Andrew in Africa

Full immersion or sprinkling?

Getting wet at Winter Conference

I should have known it was trouble from the start.

The campsite in the Magaliesberg (a pretty rural area just north-west of Jo'burg) had a pool, and spanning it were three logs, each evenly spaced along the edge. All day, the logs sat there, beckoning people to showcase their balancing prowess. The blue waters ebbed benignly.

I already knew about these logs: we'd come out to the campsite a few week earlier to plan how to make use of the venues, and two of my fellow apprentices, Kylie and Kim both came to grief falling off the logs into the pool. I hadn't been sympathetic either, at the time.

But at the camp: with an audience, a bright winter sun, and giddy with self-confidence, I figured it was my time to shine. These logs were all about deceit. The span was maybe eight metres across over the water, and the first two or three were a piece of cake. But by the fourth metre, things started going wrong. The log started to shake, gradually at first, then outrageously. I knew the key was not to stop, so I tried a few more unsteady steps, but it was to no avail. I was gone.

Winter Conference 2008

The water was much, much colder than I'd expected. I should have known, really, considering the low-single figure morning temperatures, but I completely underestimated it. It was like knives, or that feeling of touching a metal telegraph pole on the coldest of winter days.

But I recovered. I went on to run a couple of seminars: one on sexuality for the gents, and one on interpreting film as a Christian. In fact, my encounter with the pool is really a poor lead-in to recounting our Winter Conference. It was a raging success: something like 55 students attended, and we spent three incredibly full days exploring the Scriptures on the topic of the cross.

Camp held plenty of amazing moments for me: in our main sessions we heard the testimonies of many of the students I've been working with for the past eighteen months, and hearing that I'd actually been able to play a key role in the spiritual growth of some of the guys was profoundly inspiring.

One man, Patrick, a biochemistry student from Gabon in central Africa, told of being introduced to Focus by his lecturer, a good friend of our, and then unfolded his spiritual journey: the frustration in Libreville, then a scholarship to France falling through, and finally ending up in Johannesburg where he met Christ. Through his ministry, something like ten of his friends have become connected to Focus and our church.

Or another young woman, Lelethu, a first-year from the Eastern Cape province, talked about coming to faith in a small town where being a young person and a Christian was unthinkable, but then coming to Jo'burg and finding a whole community of Christian peers who have become a new family to her.

And so it went, story after story of God in action.

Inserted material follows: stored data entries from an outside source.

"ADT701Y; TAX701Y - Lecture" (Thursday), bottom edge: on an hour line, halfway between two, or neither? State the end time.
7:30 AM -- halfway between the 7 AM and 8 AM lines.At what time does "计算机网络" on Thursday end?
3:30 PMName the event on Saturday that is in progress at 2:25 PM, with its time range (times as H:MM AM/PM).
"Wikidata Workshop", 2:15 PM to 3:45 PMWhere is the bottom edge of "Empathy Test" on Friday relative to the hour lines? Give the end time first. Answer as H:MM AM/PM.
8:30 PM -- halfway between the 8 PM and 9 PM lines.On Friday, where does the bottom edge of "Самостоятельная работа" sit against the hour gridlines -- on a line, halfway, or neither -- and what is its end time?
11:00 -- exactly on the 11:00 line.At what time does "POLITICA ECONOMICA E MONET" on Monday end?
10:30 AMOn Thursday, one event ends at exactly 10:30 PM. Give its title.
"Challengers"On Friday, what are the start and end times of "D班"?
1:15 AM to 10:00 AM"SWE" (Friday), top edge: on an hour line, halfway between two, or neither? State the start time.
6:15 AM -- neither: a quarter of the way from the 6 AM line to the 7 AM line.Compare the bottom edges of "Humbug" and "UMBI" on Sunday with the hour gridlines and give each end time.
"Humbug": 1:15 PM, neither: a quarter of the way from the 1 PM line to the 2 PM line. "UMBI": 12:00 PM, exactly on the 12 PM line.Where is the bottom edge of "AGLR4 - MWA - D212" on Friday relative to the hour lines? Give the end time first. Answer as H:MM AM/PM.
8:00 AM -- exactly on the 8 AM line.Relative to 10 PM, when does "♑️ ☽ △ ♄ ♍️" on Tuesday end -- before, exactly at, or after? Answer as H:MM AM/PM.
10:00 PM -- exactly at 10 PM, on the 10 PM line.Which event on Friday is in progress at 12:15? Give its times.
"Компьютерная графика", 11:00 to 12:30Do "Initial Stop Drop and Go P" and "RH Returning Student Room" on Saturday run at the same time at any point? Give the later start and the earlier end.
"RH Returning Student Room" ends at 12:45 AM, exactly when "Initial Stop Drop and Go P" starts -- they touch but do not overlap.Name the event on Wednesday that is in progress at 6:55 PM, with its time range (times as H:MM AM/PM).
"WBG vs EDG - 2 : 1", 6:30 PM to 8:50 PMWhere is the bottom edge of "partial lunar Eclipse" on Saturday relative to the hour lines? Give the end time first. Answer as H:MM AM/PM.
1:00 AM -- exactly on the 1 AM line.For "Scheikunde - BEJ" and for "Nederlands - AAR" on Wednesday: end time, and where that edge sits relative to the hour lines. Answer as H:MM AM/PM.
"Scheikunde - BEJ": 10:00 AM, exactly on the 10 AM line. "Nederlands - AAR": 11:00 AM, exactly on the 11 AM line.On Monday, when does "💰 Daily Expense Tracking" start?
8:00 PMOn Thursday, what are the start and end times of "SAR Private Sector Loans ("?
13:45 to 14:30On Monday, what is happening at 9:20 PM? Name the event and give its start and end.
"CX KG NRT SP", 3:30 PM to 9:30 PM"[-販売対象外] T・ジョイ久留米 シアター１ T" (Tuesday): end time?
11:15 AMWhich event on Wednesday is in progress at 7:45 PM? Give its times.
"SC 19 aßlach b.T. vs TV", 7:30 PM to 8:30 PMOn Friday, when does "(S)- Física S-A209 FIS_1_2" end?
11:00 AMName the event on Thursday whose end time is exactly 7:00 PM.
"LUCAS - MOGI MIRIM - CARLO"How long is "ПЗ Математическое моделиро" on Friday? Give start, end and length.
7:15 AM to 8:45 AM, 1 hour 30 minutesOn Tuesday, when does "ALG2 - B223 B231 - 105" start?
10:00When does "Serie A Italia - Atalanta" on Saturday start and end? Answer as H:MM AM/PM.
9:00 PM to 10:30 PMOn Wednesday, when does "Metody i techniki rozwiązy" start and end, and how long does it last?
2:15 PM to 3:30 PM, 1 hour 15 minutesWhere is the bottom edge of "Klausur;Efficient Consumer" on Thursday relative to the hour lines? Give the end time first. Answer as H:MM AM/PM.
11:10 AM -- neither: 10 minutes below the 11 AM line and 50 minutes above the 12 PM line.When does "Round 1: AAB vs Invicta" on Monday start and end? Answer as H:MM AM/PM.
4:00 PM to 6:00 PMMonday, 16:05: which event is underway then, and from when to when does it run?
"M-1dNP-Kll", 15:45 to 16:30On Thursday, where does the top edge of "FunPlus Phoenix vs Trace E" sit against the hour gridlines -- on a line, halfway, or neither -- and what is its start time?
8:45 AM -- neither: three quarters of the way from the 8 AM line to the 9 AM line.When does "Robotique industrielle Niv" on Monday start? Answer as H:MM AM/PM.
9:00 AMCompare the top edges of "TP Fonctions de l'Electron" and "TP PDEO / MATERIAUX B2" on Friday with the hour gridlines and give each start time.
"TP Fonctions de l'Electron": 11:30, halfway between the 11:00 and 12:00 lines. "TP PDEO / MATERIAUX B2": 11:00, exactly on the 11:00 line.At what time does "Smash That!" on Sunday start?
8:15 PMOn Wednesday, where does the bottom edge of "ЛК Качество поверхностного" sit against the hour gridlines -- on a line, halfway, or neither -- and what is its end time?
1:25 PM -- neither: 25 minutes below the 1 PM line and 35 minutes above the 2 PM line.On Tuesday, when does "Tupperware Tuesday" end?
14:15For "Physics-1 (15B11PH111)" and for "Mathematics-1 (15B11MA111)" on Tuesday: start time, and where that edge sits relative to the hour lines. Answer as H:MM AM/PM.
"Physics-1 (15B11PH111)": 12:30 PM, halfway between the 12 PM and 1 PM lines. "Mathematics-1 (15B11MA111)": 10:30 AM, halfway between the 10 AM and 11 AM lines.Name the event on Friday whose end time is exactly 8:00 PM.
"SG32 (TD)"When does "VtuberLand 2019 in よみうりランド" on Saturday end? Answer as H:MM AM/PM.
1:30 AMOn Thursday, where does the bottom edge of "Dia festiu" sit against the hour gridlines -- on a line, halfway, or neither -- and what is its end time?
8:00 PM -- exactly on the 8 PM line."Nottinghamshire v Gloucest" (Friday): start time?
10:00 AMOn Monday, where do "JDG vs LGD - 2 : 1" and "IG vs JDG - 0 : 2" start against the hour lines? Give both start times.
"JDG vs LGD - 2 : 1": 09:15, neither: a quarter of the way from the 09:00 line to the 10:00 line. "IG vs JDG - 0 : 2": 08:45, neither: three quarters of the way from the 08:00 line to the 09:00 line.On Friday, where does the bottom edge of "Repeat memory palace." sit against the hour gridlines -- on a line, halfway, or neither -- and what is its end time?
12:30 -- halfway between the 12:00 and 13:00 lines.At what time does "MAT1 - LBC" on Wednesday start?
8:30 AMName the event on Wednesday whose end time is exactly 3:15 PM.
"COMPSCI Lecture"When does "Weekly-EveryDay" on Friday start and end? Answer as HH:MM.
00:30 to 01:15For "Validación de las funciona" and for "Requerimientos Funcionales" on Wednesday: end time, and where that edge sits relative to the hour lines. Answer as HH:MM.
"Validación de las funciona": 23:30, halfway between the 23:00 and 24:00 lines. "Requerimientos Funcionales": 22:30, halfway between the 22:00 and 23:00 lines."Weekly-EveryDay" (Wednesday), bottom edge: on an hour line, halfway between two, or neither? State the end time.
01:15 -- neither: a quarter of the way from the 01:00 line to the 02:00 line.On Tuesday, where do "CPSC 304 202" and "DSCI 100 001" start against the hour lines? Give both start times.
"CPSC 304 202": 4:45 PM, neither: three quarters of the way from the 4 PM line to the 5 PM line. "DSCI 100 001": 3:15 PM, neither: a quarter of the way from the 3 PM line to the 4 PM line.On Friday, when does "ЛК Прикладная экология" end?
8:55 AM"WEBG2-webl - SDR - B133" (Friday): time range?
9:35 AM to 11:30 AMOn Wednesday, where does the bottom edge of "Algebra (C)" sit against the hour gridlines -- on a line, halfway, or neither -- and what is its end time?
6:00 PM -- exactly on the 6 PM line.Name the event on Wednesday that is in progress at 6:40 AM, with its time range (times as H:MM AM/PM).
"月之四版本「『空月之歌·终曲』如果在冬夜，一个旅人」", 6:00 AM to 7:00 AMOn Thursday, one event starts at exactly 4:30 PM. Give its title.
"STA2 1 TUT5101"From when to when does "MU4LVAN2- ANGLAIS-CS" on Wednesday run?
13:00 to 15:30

Waiting for the train at Jeppe Station.

The evening service is back

Airtime, our evening service, returned after the holidays - because the congregation is ninety percent students we take a break when they return home - and I preached the first week, on the Christian's response to and role in renewing the culture, from Isaiah 60. I found the whole thing pretty challenging, and I still get a pretty serious case of nerves every time that I preach (some, no doubt, as a result of a desire to preach clearly and faithfully, and some from the less admirable desire to look good and be the next Tim Keller.)

I'm growing as a teacher, but the more I learn about biblical teaching and doing it well - in a way that really illuminates the Scriptures for your hearers - the more difficult I find it.

The entrance to Jeppe Railway Station.

Thembalethu

Thembalethu continues to challenge and stretch me. I've found the ministry more difficult lately. Homeless youth are a difficult group to have heaps of glowing success stories with: their situations rise from deep-rooted and multifaceted, from dysfunctional families as well as some of the giants that face South African society, like massive unemployment and HIV/Aids. Thembalethu as an NGO is still young, and we're still working out what we need to be doing, and how to do it. Sometimes I feel that we're making progress structurally, and sometimes I'm less convinced.

But there's been some exciting developments in the last few weeks: we now have a nurse coming weekly to help with medical issues, and we've deepened our partnership with an evangelistic ministry called Sports in Action. We've formed a football team, Thembalethu Stars FC, and Sports in Action is providing resources and has been organising fixtures -- this Sunday the Stars will be playing in Brits, a town in the North West.

But the streets of Jo'burg are always stalked by tragedy. I just got back from the mortuary this afternoon - one of the homeless guys was murdered in the early hours of Saturday morning, but only today did someone come forward who knew his family. We found the investigating officer at the police station, and headed over to the mortuary to identify his body. We needed to get there quickly, so that we could get some breathing space for his family to get here from the Free State before the state gave him a pauper's burial. We got there too late to formally identify him today - we'll formalise it tomorrow - but we did see a picture of his body, his stab wounds obvious. His name was Lucky.

We stepped out of the mortuary afterwards into the afternoon light and prayed there on the street. Sometimes I find it hard to know where God is in this city, but the cool breeze and the radiant blue sky reminded me that he is still there, and that he is still good, despite all the contradictions.